The African Import-Export Bank predicts a sharp decline in world trade in 2020. African trade is also expected to decline, but rebound from a low in April. Afreximbank issues a series of recommendations in favor of intra-African trade.
Afreximbank published its Annual Africa Trade Report on December 15, 2020. This report reviews trade and economic developments in Africa, in a year 2019 dominated by trade wars and rising tariffs that led to a sharp slowdown in world trade.
This situation has been made worse by the Covid-19, and as a result, after falling 2.86% last year, world trade is expected to contract 9.2% in 2020.
The Africa Trade Annual Report offers an in-depth study of informal cross-border trade (ITC). It is the first time that an attempt has been made to measure in detail the volume and composition of informal trade.
Despite regional variations, the report underscores the importance of the CTI for job creation and income generation, estimating that it provides a source of income for around 43% of Africa’s population and is dominated by women.

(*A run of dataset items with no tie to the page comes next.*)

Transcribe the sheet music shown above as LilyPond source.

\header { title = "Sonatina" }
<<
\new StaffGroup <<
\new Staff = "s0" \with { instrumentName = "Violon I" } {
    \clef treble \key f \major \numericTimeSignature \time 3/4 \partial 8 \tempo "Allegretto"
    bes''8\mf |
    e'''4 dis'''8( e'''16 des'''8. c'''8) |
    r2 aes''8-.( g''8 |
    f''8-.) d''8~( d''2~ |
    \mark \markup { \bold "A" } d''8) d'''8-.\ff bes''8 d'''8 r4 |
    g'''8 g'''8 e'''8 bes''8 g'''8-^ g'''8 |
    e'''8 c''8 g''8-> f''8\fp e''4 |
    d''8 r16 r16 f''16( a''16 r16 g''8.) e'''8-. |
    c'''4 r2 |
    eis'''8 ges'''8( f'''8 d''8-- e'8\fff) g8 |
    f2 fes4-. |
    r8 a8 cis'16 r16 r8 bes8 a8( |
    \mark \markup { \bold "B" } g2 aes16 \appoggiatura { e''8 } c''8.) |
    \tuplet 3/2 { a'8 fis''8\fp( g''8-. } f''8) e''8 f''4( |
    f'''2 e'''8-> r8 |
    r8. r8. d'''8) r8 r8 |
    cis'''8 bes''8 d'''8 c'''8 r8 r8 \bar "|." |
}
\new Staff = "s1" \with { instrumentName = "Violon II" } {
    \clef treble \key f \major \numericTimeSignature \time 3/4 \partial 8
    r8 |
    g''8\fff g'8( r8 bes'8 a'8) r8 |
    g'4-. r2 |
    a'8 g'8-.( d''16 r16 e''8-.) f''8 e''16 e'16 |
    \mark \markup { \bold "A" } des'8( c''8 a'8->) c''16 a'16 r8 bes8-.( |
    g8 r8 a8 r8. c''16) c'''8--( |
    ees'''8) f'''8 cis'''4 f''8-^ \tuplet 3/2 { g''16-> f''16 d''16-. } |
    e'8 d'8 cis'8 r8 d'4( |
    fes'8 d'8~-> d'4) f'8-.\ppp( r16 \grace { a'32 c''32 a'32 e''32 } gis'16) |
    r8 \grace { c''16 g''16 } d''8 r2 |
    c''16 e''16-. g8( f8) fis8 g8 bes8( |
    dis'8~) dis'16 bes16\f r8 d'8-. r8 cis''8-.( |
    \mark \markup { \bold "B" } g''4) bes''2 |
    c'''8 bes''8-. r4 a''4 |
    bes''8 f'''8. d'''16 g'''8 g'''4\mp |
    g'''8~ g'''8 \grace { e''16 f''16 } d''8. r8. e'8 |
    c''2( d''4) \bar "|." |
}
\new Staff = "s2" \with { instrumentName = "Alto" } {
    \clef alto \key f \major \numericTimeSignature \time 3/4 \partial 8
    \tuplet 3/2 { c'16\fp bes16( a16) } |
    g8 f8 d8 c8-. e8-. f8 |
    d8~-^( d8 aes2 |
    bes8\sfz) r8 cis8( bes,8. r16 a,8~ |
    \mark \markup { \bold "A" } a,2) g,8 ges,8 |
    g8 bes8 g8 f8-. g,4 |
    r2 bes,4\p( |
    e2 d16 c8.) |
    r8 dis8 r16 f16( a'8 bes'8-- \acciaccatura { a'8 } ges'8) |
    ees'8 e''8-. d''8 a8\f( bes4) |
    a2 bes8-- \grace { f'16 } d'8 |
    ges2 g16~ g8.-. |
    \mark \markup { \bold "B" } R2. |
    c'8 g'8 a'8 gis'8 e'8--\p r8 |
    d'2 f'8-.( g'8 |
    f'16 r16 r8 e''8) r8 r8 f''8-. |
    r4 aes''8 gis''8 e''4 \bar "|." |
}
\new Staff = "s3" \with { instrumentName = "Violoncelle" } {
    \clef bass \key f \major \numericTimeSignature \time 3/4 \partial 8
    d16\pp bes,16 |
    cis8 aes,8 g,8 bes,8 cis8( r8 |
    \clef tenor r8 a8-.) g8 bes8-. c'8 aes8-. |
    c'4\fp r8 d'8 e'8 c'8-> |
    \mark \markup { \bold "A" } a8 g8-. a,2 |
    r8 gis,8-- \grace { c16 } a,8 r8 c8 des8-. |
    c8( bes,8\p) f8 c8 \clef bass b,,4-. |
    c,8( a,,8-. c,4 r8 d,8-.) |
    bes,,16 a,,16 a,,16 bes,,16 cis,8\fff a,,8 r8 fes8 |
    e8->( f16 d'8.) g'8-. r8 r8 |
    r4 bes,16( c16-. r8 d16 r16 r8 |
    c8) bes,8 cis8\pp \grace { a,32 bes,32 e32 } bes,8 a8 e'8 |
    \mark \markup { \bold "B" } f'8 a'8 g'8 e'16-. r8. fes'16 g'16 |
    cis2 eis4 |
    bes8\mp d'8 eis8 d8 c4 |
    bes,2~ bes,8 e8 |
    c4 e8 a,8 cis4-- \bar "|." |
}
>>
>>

In Southern Africa (the SADC bloc), women account for around 70% of informal cross-border trade. In West Africa, food and agricultural products constitute 30% of intra-regional trade.
Formalize cross-border trade!
“Even though informal cross-border trade represents an important part of domestic purchases and has become a major source of income to maintain household consumption levels, its contribution to GDP is hardly recognized,” comments the president of Afreximbank, Benedict Oramah.
Using evidence-based data to measure ITC, the report highlights the transformations needed to develop intra-African trade and shift trade into the formal sector.
For example, removing technical and non-tariff barriers to trade, as well as streamlining processes, improving access to finance and creating digitized payment systems that reduce risk. All of this will allow traders to develop and move up the value chain. In informal cross-border trade, transactions take place only in cash.
Afreximbank’s recommendations will become even more relevant with the launch of the African Continental Free Trade Area. The bank, for its part, is setting up its Pan-African Payments and Settlements System (PAPSS) to enable buyers and sellers to transact in local currency, while reducing the risk associated with cash transactions.
Retreat of the European Union, surge from Asia!
Between January and August 2020, Africa’s merchandise trade contracted 12% from the same period last year, with April and May posting the largest declines. Prospects for 2021 are much brighter: Africa’s trade is expected to rebound significantly, in the wake of the recovery in global economic activity and increased demand for African exports.
The share of African exports to Asia increased to 30.8% in 2019, while the European Union’s share fell to 24.6%. China and India were the main drivers of the boom in trade between Africa and Asia, with the two countries absorbing 27% of Africa’s total merchandise exports in 2019.
A similar trend is observed in the origin of imports from African countries. Although the EU has always been the main source, its share of African imports has steadily declined and Asia now rivals Europe.
The value of total intra-African trade decreased by 5.2% in 2019, reducing its share in African trade, which fell from around 15% in 2018 to 14.4% in 2019.
A high weight of raw materials!
South Africa is the country that contributes the most to intra-African trade, with 23.1% of total trade in 2019. DR Congo has consolidated its position: with a share of 10.4%, it has become the second largest player in intra-African trade. Despite a 4.7% drop in trade in value terms, Nigeria’s share has remained constant at around 7%, placing the country third in intra-African trade.
The weight of raw materials in the value of African exports is very high. Oil and gas, despite a significant drop in prices, still accounted for 37% of total African exports in 2019. Afreximbank, through its African Commodity Index, a weighted index that tracks Africa’s thirteen major commodities, has shown a recovery V-shaped between February and October. Although the index is about 30% lower than it was in December 2018 and 20% lower than it was at the start of the year.